Dişleri kırıldı, göğüs kasları hasar gördü ve kemikleri paramparça oldu. Yakındaki kurt adamlar saldırı karşısında homurdandılar ama yaklaşamadılar. Herhangi bir beceri kullanmamama rağmen bir Yırtıcı Tehdidi veriyordum.
Gerçek korku, farklı bir boyuttaki bir güçten geliyordu. Song Minwoo yalvarmaya başlamadan önce 10 dakika geçti.
Grr! “Ö-Özür dilerim, özür dilerim…!”
“Gerçekten mi? Üzgünsün?”
“Evet! Ben çok çok üzgünüm! O zamanlar gençtim…”

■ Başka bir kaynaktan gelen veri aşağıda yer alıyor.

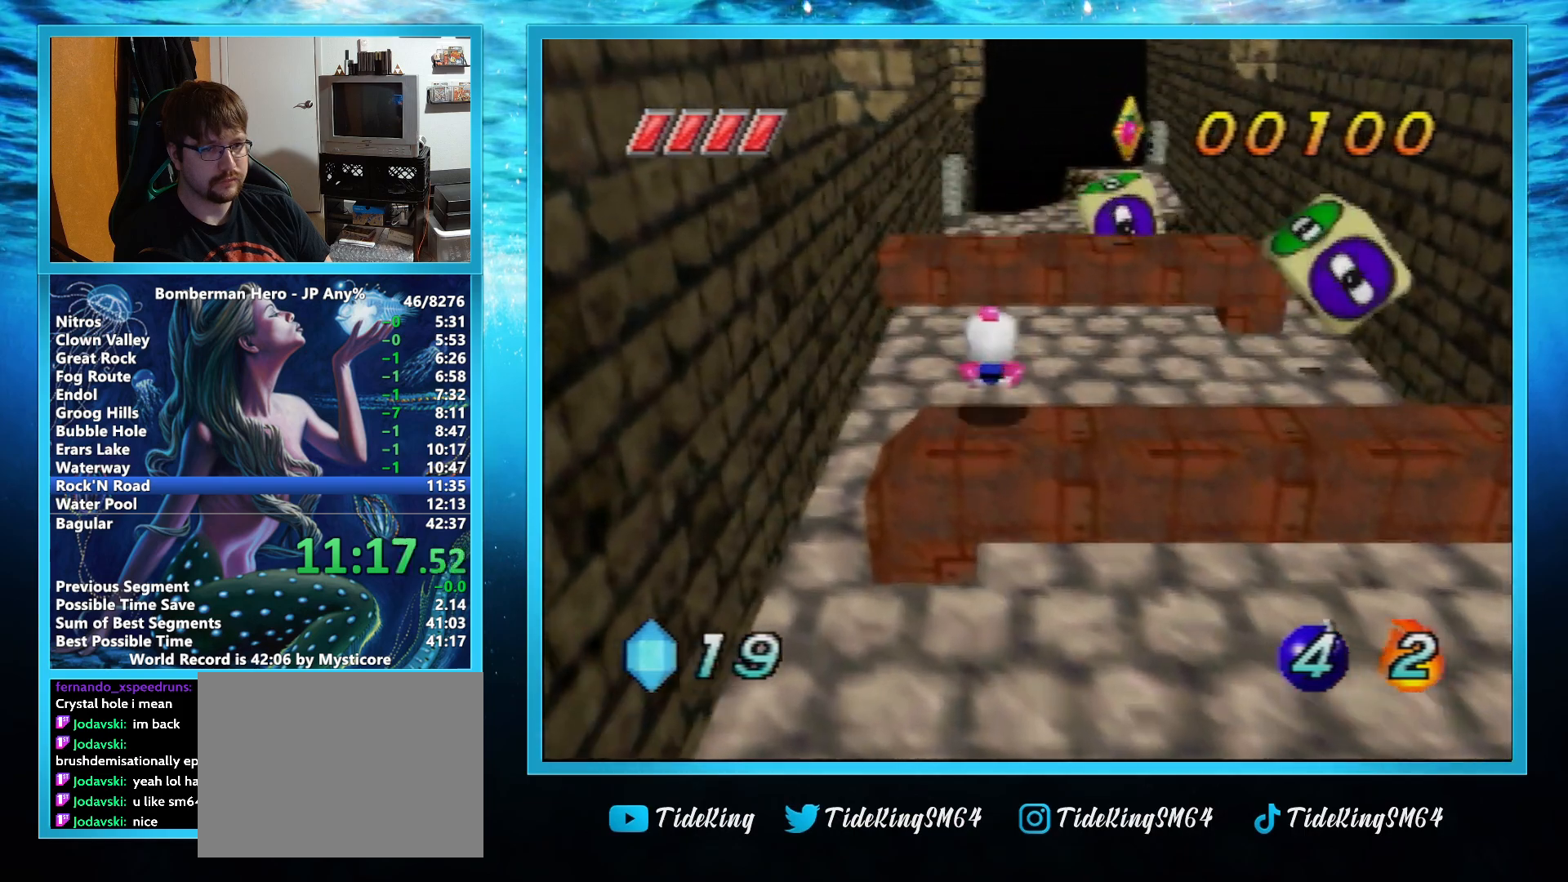
{"buttons": ["A"], "left_stick": "up", "events": [[433, "A", "down"]]}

Tabii ki öyleydi. Biliyordum. Olgunlaşmamış günlerinde bu derecede bir kötülük anlaşılabilirdi. Ancak.
“Yanılıyor olmalısın… Özür dilemeye çalışmıyordum.” Bu anlaşılamayacak veya affedilemeyecek bir şeydi. “Birincisi, özür dilemen gereken kişi ben değilim.”
“Bu ne anlama geliyor…”
“İlk olarak, tüm travmam geçene kadar sana vuracağım.
Çökmüş Song Minwoo’yu izledim ve gençlik yıllarımı düşündüm. Çaresizdim, zayıftım ve sadece romanları biliyordum.

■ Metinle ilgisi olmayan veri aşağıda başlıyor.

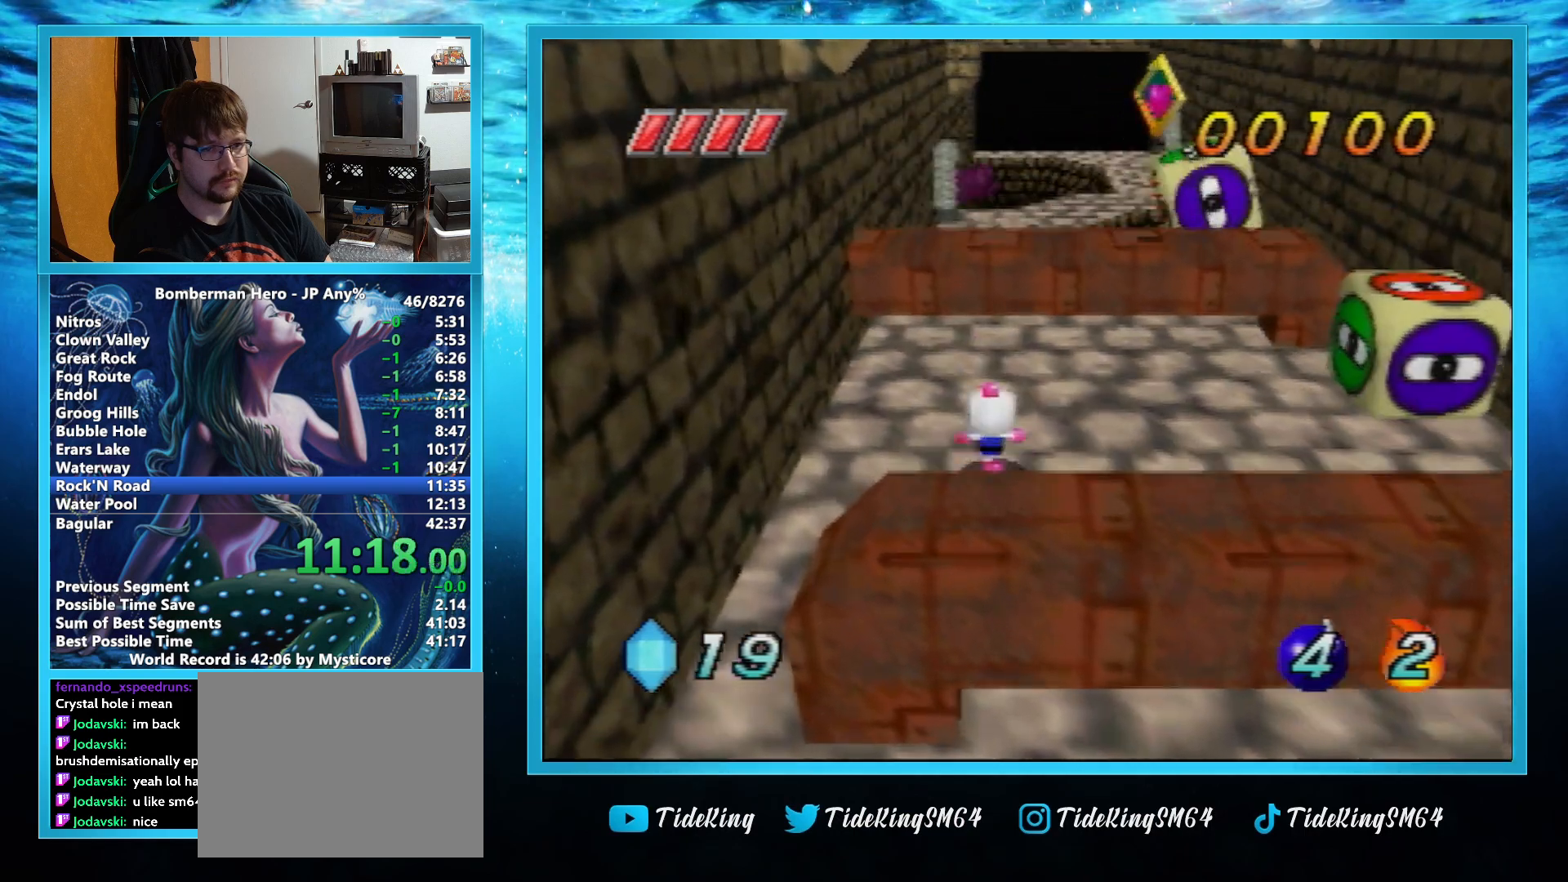
{"buttons": [], "left_stick": "up", "events": [[417, "A", "up"]]}
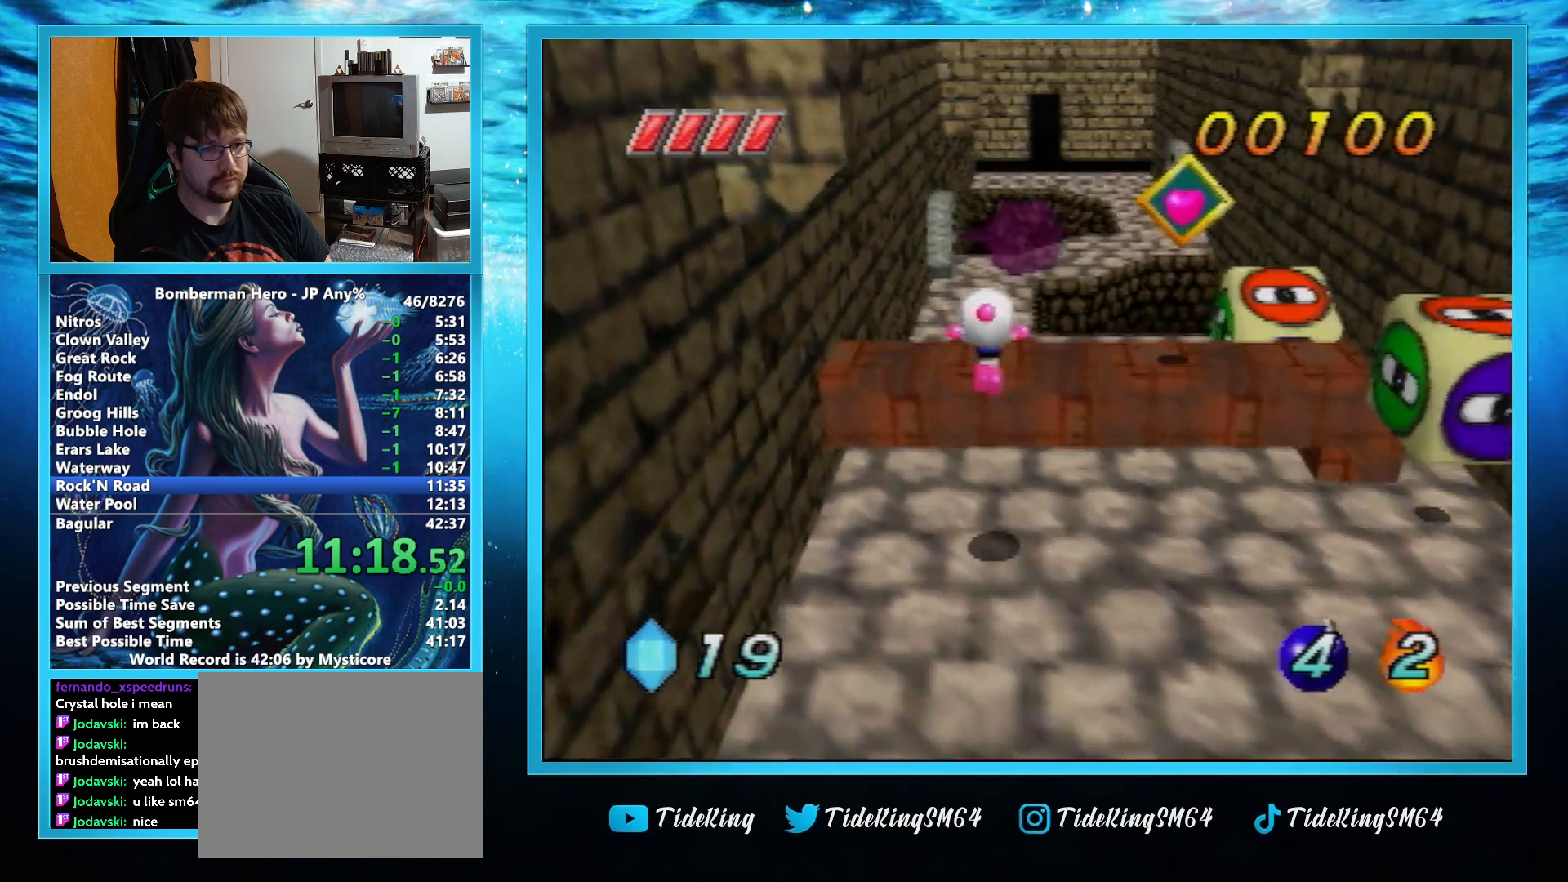
{"buttons": [], "left_stick": "up", "events": [[217, "R1", "down"], [300, "R1", "up"]]}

Aslında Han Sooyoung haklıydı. Bu dünyada bariz bir travma yoktu.
İlgili kişi için tüm travmalar ağırdı, bu yüzden bu eylemlerin travmamı tamamen ortadan kaldıracağını düşünmedim.
17 yaşındaki Kim Dokja o zamanın trajedisini tekrarlarken sık sık kabus görürdüm.
Yine de bu biraz rahatlatıcı olabilir. Tıpkı o zamanlar Ways of Survival’ı okuduğum zamanki gibi.
28 yaşındaki Kim Dokja, 17 yaşındaki KIm Dokja’nın kabustan kısa bir süreliğine kurtulmasına yardım edebilir.
“Keok! Öksürük! S-Dur… dur…”
Tıpkı o günlerde ‘Yoo Jonghyuk’un benim için olduğu gibi.
“Kook…”
Ona ne kadar süre vurdum? Sonunda Song Minwoo’nun yüzüne baktığımda hiçbir şey hissetmediğim bir an oldu.
[Özel beceri, ‘Dördüncü Duvar’ın’ sallanması azaldı.]
[Ödül senaryosunu tamamlamak için gerekli koşulları karşıladınız!]